Anbuhl: Das wird natürlich zu weiteren psychischen Belastungen führen. Hochschulen müssen daher über den Herbst und Winter unbedingt offen bleiben. Ich befürchte aber, dass wegen der steigenden Energiekosten viele Hochschulen sparen müssen und die Winterferien wie schon letztes Jahr wegen Corona verlängert werden – auf Kosten der Präsenzlehre. Wir fordern daher, Hochschulen ähnlich wie Krankenhäuser zur kritischen Infrastruktur zu zählen. Studierenden sind weitere Onlinesemester nicht mehr zuzumuten.
MUM: Das Deutsche Studentenwerk feierte kürzlich 100-jähriges Jubiläum. Welche Forderungen haben Sie an die Politik?

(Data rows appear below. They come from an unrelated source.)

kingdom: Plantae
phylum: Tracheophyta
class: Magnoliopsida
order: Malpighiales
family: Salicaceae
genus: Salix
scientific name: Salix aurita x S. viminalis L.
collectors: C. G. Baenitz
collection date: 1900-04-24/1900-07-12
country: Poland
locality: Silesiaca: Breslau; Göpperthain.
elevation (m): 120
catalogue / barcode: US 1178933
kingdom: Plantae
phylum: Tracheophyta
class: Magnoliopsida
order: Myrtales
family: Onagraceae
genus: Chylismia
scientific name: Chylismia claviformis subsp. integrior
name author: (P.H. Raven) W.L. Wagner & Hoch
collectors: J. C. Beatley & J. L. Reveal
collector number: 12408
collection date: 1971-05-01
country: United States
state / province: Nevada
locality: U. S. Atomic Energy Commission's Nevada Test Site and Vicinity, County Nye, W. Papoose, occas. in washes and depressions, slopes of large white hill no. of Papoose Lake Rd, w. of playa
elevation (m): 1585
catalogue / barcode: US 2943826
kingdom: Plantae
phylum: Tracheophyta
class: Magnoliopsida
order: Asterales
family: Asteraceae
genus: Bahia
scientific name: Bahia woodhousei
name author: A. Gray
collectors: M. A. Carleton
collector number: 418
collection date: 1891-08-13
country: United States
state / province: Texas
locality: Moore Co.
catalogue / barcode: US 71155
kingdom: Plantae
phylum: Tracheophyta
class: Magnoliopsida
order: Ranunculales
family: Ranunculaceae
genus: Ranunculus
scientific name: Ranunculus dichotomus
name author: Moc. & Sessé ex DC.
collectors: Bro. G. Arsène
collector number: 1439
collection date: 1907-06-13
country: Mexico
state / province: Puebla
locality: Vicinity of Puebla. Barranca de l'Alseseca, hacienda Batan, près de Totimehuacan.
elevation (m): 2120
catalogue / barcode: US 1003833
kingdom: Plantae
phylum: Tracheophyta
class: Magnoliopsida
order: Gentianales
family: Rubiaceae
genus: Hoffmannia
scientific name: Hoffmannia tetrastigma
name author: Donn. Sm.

Anbuhl: Wir brauchen zum einen mehr finanzielle Unterstützung für die Studierendenwerke durch die Bundesländer. Auch wir leiden bei unseren Wohnheimen und Mensen unter den Preissteigerungen, die wir aber nicht eins zu eins an die Studierenden weitergeben wollen. Zum anderen muss die psychosoziale Beratung stärker in den Blick genommen und von Bund und Ländern in den nächsten vier Semestern mit zehn Millionen Euro unterstützt werden.
> Interviews: dl
Matthias Anbuhl ist Generalsekretär des Deutschen Studentenwerks.
Er war Leiter des Parlamentarischen Verbindungsbüros der Gewerkschaft Erziehung und Wissenschaft (GEW) in Berlin sowie der Abteilung Bildungspolitik und Bildungsarbeit beim Deutschen Gewerkschaftsbund (DGB). Anbuhl ist Experte für alle Bereiche des Bildungssystems, von der frühkindlichen Bildung über die Hochschulen bis hin zur beruflichen Aus- und Weiterbildung.